Economies around the world are slowly reopening from their coronavirus-induced lockdowns, but like limbs starved of nutrients for too long, parts of the global food supply chain may have suffered permanent damage.
In the time it takes for the world to adjust to our new normal, more than 130 million people could go hungry, predicts the World Bank. The so-called hunger pandemic could affect far more people than those who contracted the actual virus. At the heart of this dire vision of the near future is a food system that was already wasteful and never designed to withstand the type of powerful shock brought on by COVID-19.
“I hope this is a wake-up call for the world that we cannot let the financial markets drive the global food supply chain,” Christopher Tang, UCLA distinguished professor of business administration told Al Jazeera.
The pandemic is shining a light on a painful open secret: The need for food – actual hunger – is not a determining factor in food supply chains.
Getting food to your table is a race against rot; delays along the chain increase the risk of spoilage or loss.
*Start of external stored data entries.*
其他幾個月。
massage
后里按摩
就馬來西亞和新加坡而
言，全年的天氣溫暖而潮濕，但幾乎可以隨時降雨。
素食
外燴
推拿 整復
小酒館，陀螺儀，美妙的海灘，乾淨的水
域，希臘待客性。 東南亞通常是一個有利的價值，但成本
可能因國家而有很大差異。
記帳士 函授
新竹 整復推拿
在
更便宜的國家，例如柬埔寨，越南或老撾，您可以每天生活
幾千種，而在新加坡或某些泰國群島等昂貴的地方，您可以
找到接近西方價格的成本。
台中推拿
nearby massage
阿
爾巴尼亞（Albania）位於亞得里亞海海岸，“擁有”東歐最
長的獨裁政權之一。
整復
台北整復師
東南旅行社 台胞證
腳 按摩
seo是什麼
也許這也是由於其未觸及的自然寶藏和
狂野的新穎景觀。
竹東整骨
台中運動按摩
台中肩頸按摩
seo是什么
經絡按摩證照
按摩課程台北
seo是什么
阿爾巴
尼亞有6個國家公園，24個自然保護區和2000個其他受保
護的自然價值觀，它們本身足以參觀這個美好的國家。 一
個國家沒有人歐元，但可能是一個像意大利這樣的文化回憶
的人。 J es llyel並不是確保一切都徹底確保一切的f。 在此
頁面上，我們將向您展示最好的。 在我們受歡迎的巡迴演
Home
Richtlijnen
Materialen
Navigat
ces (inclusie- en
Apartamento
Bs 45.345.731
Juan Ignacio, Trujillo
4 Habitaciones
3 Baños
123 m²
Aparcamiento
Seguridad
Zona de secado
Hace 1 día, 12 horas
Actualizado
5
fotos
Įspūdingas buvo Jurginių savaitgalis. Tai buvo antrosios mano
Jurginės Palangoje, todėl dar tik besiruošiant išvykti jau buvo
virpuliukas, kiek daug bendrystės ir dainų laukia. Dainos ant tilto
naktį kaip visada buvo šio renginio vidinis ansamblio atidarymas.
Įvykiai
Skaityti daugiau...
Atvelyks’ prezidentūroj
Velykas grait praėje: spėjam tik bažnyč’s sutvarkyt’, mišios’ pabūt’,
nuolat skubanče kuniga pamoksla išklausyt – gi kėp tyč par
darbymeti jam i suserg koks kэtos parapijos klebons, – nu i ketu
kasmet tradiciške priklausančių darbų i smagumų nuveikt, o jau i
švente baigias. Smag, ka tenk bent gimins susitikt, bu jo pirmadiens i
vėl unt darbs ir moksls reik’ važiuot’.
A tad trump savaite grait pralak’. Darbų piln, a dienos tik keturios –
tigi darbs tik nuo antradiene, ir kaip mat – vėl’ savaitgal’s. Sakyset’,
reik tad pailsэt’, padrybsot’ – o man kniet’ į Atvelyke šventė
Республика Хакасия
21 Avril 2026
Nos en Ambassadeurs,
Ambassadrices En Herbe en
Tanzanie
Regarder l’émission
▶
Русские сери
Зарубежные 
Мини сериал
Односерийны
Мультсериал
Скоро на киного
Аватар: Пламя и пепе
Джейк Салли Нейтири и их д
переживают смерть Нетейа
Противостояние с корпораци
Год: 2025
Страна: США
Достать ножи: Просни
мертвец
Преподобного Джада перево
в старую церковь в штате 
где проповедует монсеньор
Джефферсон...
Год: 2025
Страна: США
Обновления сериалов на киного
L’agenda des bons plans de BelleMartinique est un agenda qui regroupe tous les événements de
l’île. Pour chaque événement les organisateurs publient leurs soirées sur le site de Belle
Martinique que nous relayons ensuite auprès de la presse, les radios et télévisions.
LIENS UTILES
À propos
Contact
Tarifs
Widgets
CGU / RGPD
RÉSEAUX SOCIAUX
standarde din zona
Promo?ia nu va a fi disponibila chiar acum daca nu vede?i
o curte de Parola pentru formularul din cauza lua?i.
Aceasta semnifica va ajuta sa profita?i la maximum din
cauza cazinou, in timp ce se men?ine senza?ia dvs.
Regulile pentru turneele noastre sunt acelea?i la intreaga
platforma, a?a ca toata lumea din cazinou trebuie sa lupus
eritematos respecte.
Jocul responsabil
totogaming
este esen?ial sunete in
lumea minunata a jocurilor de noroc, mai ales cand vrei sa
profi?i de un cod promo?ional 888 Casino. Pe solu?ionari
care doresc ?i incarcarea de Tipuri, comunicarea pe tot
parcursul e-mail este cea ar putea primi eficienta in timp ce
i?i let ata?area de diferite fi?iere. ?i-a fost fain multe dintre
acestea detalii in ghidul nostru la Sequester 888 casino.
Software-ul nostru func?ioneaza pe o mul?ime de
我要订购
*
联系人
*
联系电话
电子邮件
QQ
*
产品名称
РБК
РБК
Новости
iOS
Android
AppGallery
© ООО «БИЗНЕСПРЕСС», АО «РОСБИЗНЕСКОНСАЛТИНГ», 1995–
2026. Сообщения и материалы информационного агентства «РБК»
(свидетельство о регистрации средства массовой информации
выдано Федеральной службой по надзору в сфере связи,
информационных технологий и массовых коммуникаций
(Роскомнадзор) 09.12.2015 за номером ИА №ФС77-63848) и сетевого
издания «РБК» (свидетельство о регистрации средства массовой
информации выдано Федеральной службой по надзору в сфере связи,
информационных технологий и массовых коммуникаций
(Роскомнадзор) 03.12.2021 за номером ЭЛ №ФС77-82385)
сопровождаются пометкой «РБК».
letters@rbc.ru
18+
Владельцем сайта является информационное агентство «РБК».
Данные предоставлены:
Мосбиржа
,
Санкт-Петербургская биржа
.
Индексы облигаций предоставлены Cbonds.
Under normal circumstances, the problem is so bad that the Boston Consulting Group estimates by 2030 $1.5 trillion worth of food around the world could be lost or wasted, but that math does not account for the virus.
The pandemic raises the stakes for everyone along the food supply chain.
Unclogging the system
Images of farmers around the globe destroying crops or killing a generation of livestock because of a lack of transportation or diminished demand from restaurants and cafeterias are doubly painful to see juxtaposed to a video of long lines of hungry people at food banks.
While it would make sense to simply send food to places where people are the hungriest, the system does not work like that.
The food supply chain consists of seven types of actors: Seed and chemical sellers, farmers, traders, food companies, retailers, restaurants/cafeterias and finally, consumers. All of them need to be paid for their efforts, or they will start reducing capacity “because it is a free market, it is not just about food it is about finance – how are actors within the free market being compensated for their efforts”, said Professor Tang.
In the United States, President Donald Trump’s administration is promising to turn hunger into demand for food by spending $300m to buy vegetables, fresh fruit, dairy products and meat from American farmers.
The Coronavirus Food Assistance programme is designed to strengthen some of the weakest links along the US food supply chain. It provides financial relief to “farmers and ranchers, but it will also allow for the purchase and distribution of our agricultural abundance to help our fellow Americans in need,” agriculture secretary Sonny Perdue said during a recent news conference.
The US Department of Agriculture also plans to pay distributors to pick up food from farmers and transport it to food bank distribution centres.
Yet this is only a short term fix, which may not be applicable to other regions of the world with higher rates of food insecurity.
Demand for food is changing because of a rise in unemployment, a drop in bulk orders from restaurants and cafeterias and, ironically, post-lockdown efforts to prevent a resurgence of new infections.
“Whether through rising food prices, falling incomes, or both, people will have less real income to pay for their food,” Johan Swinnen, director general at the International Food Policy Research Institute told Al Jazeera.
In the US, nearly 40 million workers applied for unemployment benefits since the first virus-related lockdown went into effect, which hit the service industry especially hard. Reservations application OpenTable forecasts one out of every four US eateries will go out of business. The World Bank says COVID-19 is likely to cause the first increase in global poverty since 1998, pushing hundreds of millions of people away from their next meal.
As economies reopen, food businesses are rethinking what it means to have employees report to work in close quarters. Many firms will require workers to wear personal protective equipment like masks and gloves.
“Every hand that touches food along the supply chain will need safety measures, and there is a cost for all of those measures: Truckers need safety measures; Farmers need safety measures, and shops will limit the number people they allow in at one time,” said Tang. “Every single link on the chain costs money so vendors must charge higher prices.”
They will likely charge higher prices, even if people cannot pay. And that may be one of COVID-19’s most painful and deadly consequences: You could survive the virus, but be crippled by hunger.